The basic details: Wool cloth (one colour dyed by me), linen thread, linen cord and silk thread. I am really pleased with how he turned out. A few modifications from the original, and some thoughts on the technique and challenges I bumped into. (aka ways I screwed it up.)
There was a lot of debate at the event I was showing it at about why on earth anyone would do this, when it’s a whole lot easier to just set the appliqué on top like a normal person. It does keep it from being overly thick, it helps maintain the hand of the fabric, both of which seem frankly irrelevant in a wall hanging. It is very fabric conservative, there’s next to no waste, but that also feels pretty irrelevant in a piece that feels gilded leather is a reasonable outlining cord. Ultimately, I think we came down to ‘someone realized they could, so they did’. If you have better reasons, although that’s a good one, feel free to share!
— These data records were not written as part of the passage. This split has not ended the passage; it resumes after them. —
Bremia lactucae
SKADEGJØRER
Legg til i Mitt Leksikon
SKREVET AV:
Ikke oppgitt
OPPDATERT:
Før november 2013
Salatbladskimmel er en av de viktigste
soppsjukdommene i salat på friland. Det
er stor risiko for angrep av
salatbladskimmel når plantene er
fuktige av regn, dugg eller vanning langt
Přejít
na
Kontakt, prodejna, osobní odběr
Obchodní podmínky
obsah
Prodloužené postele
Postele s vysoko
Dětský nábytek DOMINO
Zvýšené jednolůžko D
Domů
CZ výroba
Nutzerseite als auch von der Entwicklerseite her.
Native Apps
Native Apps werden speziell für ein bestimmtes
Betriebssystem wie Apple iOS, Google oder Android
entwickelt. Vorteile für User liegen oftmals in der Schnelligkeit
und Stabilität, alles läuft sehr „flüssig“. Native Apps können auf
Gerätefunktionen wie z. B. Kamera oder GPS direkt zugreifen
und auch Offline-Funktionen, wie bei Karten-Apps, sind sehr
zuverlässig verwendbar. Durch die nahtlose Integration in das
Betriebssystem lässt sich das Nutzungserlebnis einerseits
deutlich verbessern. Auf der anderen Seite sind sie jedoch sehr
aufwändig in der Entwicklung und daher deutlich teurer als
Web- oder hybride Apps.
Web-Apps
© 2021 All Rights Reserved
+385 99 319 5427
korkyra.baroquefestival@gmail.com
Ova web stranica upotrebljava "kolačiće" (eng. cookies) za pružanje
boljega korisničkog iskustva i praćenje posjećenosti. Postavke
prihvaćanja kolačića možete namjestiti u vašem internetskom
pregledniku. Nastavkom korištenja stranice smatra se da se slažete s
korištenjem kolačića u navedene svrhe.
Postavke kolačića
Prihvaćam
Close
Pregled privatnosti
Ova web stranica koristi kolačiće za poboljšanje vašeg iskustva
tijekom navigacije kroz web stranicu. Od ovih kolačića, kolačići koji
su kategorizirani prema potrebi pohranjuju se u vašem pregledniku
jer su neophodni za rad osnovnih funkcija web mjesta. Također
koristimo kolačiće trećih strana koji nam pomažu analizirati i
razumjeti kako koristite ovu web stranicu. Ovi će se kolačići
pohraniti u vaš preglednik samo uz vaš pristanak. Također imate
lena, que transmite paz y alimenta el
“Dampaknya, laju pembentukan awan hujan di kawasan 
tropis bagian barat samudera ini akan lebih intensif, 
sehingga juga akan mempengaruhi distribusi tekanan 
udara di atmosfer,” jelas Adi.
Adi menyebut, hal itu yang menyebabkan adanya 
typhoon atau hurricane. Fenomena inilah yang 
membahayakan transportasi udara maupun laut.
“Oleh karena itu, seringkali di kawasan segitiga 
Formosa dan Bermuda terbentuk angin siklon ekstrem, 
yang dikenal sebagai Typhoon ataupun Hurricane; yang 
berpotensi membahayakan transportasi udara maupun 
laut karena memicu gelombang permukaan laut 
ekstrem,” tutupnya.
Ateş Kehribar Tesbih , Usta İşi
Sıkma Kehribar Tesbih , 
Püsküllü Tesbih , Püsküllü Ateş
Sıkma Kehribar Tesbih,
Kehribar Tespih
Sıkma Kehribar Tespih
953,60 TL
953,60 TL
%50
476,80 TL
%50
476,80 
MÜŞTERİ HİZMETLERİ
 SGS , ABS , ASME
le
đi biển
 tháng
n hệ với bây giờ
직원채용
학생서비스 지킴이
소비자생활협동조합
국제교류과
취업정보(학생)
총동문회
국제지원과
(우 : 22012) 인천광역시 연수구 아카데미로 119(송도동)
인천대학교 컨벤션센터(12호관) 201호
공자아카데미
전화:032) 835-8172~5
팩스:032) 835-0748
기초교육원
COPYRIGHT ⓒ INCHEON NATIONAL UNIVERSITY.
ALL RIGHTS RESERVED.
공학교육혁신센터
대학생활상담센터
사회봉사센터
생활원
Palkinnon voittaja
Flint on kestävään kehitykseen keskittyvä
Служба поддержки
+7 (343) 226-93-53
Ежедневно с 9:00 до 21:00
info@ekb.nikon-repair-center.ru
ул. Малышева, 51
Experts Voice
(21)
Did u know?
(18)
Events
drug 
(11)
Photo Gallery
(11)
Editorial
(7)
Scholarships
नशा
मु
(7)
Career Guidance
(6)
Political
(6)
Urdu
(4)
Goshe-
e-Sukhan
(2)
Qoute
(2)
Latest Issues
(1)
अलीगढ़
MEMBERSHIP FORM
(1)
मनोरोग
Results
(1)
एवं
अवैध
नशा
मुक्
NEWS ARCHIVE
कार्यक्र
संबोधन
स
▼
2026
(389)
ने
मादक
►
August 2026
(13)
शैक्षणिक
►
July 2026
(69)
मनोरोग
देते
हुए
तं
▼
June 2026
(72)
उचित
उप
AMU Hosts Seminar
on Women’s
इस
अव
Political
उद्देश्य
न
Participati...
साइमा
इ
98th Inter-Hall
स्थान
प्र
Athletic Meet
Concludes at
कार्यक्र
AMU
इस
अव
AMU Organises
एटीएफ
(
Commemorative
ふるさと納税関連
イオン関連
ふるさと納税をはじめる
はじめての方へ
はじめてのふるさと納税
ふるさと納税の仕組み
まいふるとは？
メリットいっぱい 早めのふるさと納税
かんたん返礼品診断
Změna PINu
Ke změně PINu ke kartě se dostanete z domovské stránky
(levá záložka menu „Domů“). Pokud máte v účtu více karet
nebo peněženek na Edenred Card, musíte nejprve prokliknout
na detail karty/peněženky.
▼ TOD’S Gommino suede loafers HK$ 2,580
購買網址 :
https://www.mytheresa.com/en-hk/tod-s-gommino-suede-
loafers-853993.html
The most obvious change is size. This is about half the size of the original, and as such made from some extremely tiny (and fragile) spots. Everything was tiny, and while I am quite happy to work at tiny scale (Quote from the spouse: You do bonsai textiles.), this got so tiny, my cloth was losing structural integrity and I had to take off my glasses and squint to see the backstitches. (I am profoundly and outrageously nearsighted. I almost stabbed myself in the nose with the needle, it was that close.)
Speaking of my cloth, I should have felted it even more than I did. I would have sworn that the cloth was well fulled when I started, but tiny little curves and tiny little tacking stitches to hold it to another tiny bit of wool, and I found all the places the the threads just pulled away from the rest of the fabric and I had to pray for structure and for something to grip. It was maddening. The dyed wool was better, I’d been rather <cough> aggressive in my dye work and felted it a bit more, and that was a feature.

Green sharpie to the rescue
Accept that you are not going to cut both versions identically, and know that you are about to do some trimming. Be grateful that wool has some stretch and give to it, so the wee gaps just sort of snuggle in together. Trying to mark my template onto wool was miserable. I used a sharpie on the lighter colour (that worked fairly well), but on the dark colour? Nothing showed. I didn’t have a white gel pen (on the shopping list for next time), so I literally used the template like a stencil and rubbed chalk all over. I cut it out and hoped for the best. It worked better than I feared, but there was a lot of trimming up of details. It is for jobs like this that the Cricut was invented.
The original used gilded leather cut in approx 1 mm strips to outline it. I considered learning how to gild leather, then I considered painting leather with gold paint, and then I remembered half scale and I was not going to cut anything to 0.5 mm reliably. I used linen cord in a bright gold colour. Perfect. A really fuzzy linen cord in the perfect colour. Alright, beeswax will fix that.. and it sure did, and was perfect. It also shed so badly, my little chunk of beeswax looks like it needs a shave. Worth it.

Fuzzy beeswax
I would absolutely do this again, preferably at a more sane size, once I got past my ‘omg, I am gonna break it!’ brain, it was pretty fun to do.